Extracted text:
▬▬▬▬▬▬

Variable gain gradient descent-based reinforcement learning for robust optimal tracking control of uncertain nonlinear system with input constraints

Abstract

In recent times, a variety of reinforcement learning (RL) algorithms have been proposed for optimal tracking problem of continuous time nonlinear systems with input constraints. Most of these algorithms are based on the notion of uniform ultimate boundedness (UUB) stability, in which normally higher learning rates are avoided in order to restrict oscillations in state error to smaller values. However, this comes at the cost of higher convergence time of critic neural network weights. This paper addresses that problem by proposing a novel tuning law containing a variable gain gradient descent for critic neural network that can adjust the learning rate based on Hamilton–Jacobi–Bellman (HJB) approximation error. By allowing high learning rate the proposed variable gain gradient descent tuning law could improve the convergence time of critic neural network weights. Simultaneously, it also results in tighter residual set, on which trajectories of augmented system converge to, leading to smaller oscillations in state error. A tighter bound for UUB stability of the proposed update mechanism is proved. Numerical studies are then furnished to validate the variable gain gradient descent-based update law presented in this paper on a continuous time nonlinear system.

Data availibility

The data used for the simulation in Sect. 5.2 has been considered from Page no. 276 in [4].

Appendices

Appendices

Lemma 1

Following equality holds true:

$$\begin{aligned}&2u_m\int _0^{-u_m\tanh {A(z)}}\tanh ^{-1}(\nu /u_m)^TRd\nu \nonumber \\&\quad =2u_m^2A^T(z)R\tanh {A(z)}+ u_m^2 \nonumber \\&\qquad \sum _{i=1}^{m}R_i\ln [1-\tanh ^2{A_i(z)}] \end{aligned}$$

(70)

▬▬▬▬▬▬

Problems to work on:
(A) Answer these questions using the reinforcement learning paper excerpt:
(i) What does the proposed tuning law base its learning rate adjustment on?
(ii) Where was the data for the simulation in Sect. 5.2 taken from?
(iii) What stability notion are most of the earlier algorithms based on?
(B) Put this sentence from the reinforcement learning paper excerpt into Spanish: "However, this comes at the cost of higher convergence time of critic neural network weights."
(C) Carry the reinforcement learning paper excerpt forward from where it stops.

Given information:

▬▬▬▬▬▬

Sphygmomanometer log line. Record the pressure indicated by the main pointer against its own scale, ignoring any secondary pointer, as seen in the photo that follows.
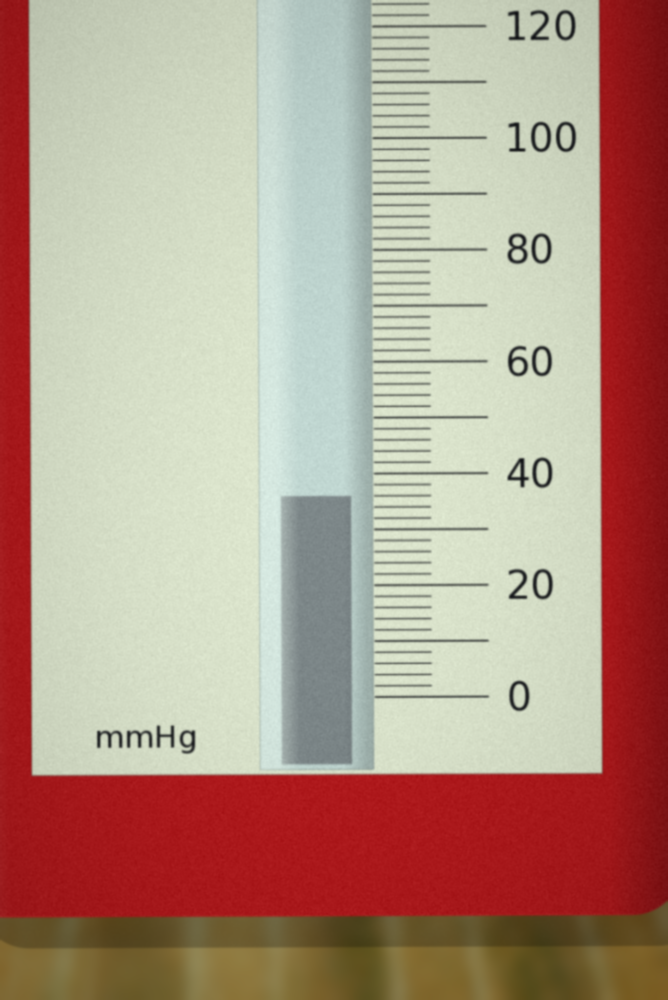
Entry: 36 mmHg
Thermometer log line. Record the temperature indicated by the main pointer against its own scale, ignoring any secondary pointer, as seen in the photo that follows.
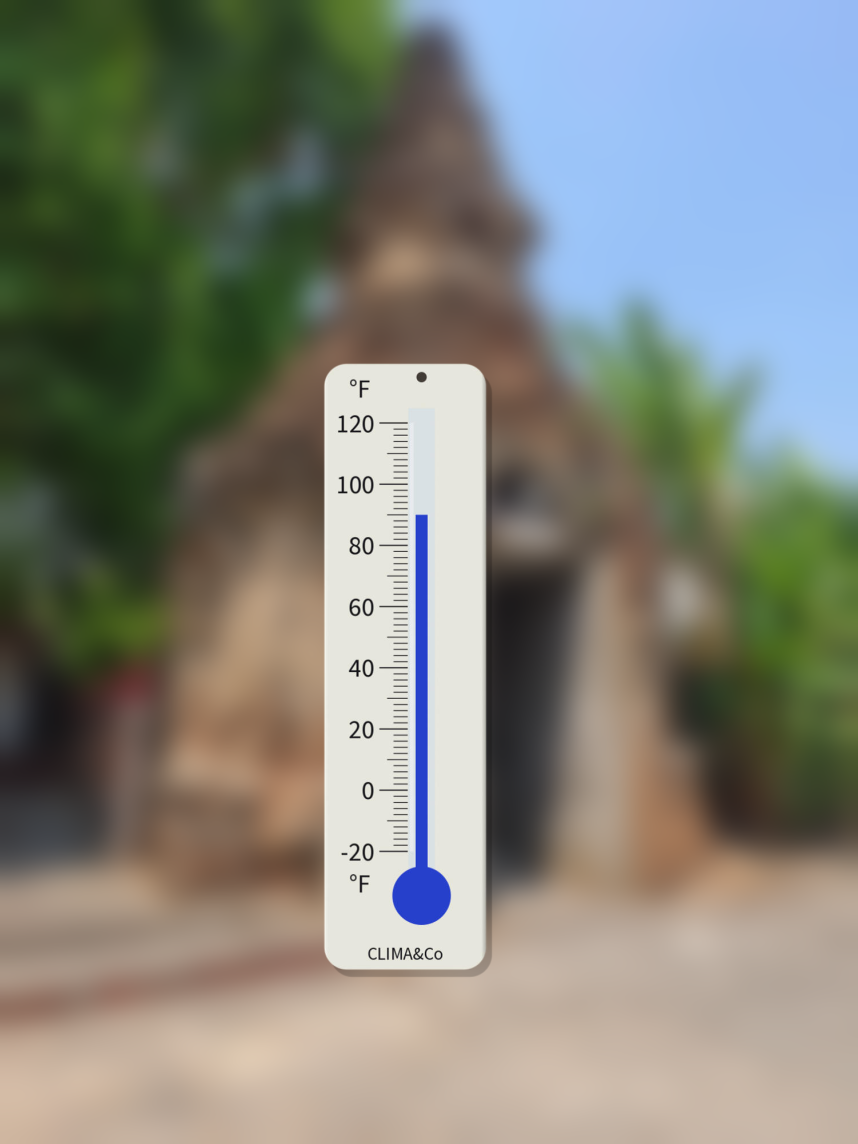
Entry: 90 °F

▬▬▬▬▬▬

Expected responses:
(A)
(i) The Hamilton–Jacobi–Bellman (HJB) approximation error.
(ii) From Page no. 276 in [4].
(iii) Uniform ultimate boundedness (UUB) stability.

(B) Sin embargo, esto tiene el costo de un mayor tiempo de convergencia de los pesos de la red neuronal crítica.

(C)
Proof

$$\begin{aligned} \int \tanh ^{-1}\Big (\frac{x}{a}\Big )&=\frac{1}{2}a\ln {(a^2-x^2)} \nonumber \\&\quad +x\tanh ^{-1}\Big (\frac{x}{a}\Big )+I \end{aligned}$$

(71)

Therefore,

$$\begin{aligned} \int _0^u \tanh ^{-1} \Big (\frac{\nu }{u_m}\Big )d\nu&=\frac{1}{2}u_m\ln {(u_m^2-\nu ^2)} \nonumber \\&\quad +\nu \tanh ^{-1}\Big (\frac{\nu }{u_m}\Big )\Big |_0^u \nonumber \\&\qquad 2u_m\int _0^u \tanh ^{-1} \Big (\frac{\nu }{u_m}\Big )d\nu \nonumber \\&\quad =u_m^2\ln {(u_m^2-\nu ^2)} \nonumber \\&\quad +2u_m\nu \tanh ^{-1}\Big (\frac{\nu }{u_m}\Big )\Big |_0^u \nonumber \\&=u_m^2\ln {(1-\frac{u^2}{u_m^2})} \nonumber \\&\quad +2u_m^2\tanh {A(z)} \nonumber \\&=u_m^2\ln {(1-\tanh ^2{A(z)})} \nonumber \\&\quad +2u_m^2\tanh {A(z)} \end{aligned}$$

(72)

where \(u=-u_m\tanh {A(z)}\) is scalar. Now if u is a vector, then,

$$\begin{aligned}&2u_m\int _0^u \tanh ^{-1} \Big (\frac{\nu }{u_m}\Big )Rd\nu \nonumber \\&=2u_m^2A^T(z)R\tanh {A(z)} \nonumber \\&+ u_m^2\sum _{i=1}^{m}R_i\ln [1-\tanh ^2{A_i(z)}] \end{aligned}$$

(73)

\(\square \)

Lemma 2

Following inequality holds true:

$$\begin{aligned} C(u_i)=2u_m\int _{0}^{u_i}\psi ^{-1}(\frac{\nu }{u_m})R_id\nu \ge 0 \end{aligned}$$

(74)

if \(\psi ^{-1}\) is monotonic odd and increasing and \(R_i>0\). Where \(u_i \in {\mathbb {R}},i=1,2,...,m\)

Proof

If \(\psi ^{-1}\) is monotonic odd and increasing, then,

$$\begin{aligned} \begin{aligned} \Big (\frac{\nu }{u_m}\Big )\psi ^{-1}\Big (\frac{\nu }{u_m}\Big ) \ge 0 \end{aligned} \end{aligned}$$

(75)

or

$$\begin{aligned} \nu \psi ^{-1}\Big (\frac{\nu }{u_m}\Big ) \ge 0 \end{aligned}$$

(76)

where \(\nu \in {\mathbb {R}}\) and \(u_m>0\). Let \(\theta =1/u_m\). In order to prove that \(2u_m\times \int _{0}^{u_i}\psi ^{-1}(\nu /u_m)R_id\nu \ge 0\), it is enough to prove that, \(\int _{0}^{u_i}\psi ^{-1}(\nu \theta )d\nu \ge 0\). In order to prove this inequality, a variable, \({\mathcal {K}}\in [0,\theta ]\) is assumed. Therefore,

$$\begin{aligned} \begin{aligned} \int _{0}^{u_i}\psi ^{-1}(\nu \theta )d\nu =\frac{1}{\theta }\int _{0}^{u_i\theta }\psi ^{-1}(l)dl \end{aligned} \end{aligned}$$

(77)

where \(l=\nu \theta \). Similarly,

$$\begin{aligned} \begin{aligned} \frac{1}{\theta }\int _{0}^{u_i\theta }\psi ^{-1}(l)dl=\frac{1}{\theta }\int _{0}^{\theta }\psi ^{-1}(u_i{\mathcal {K}})u_id{\mathcal {K}} \end{aligned} \end{aligned}$$

(78)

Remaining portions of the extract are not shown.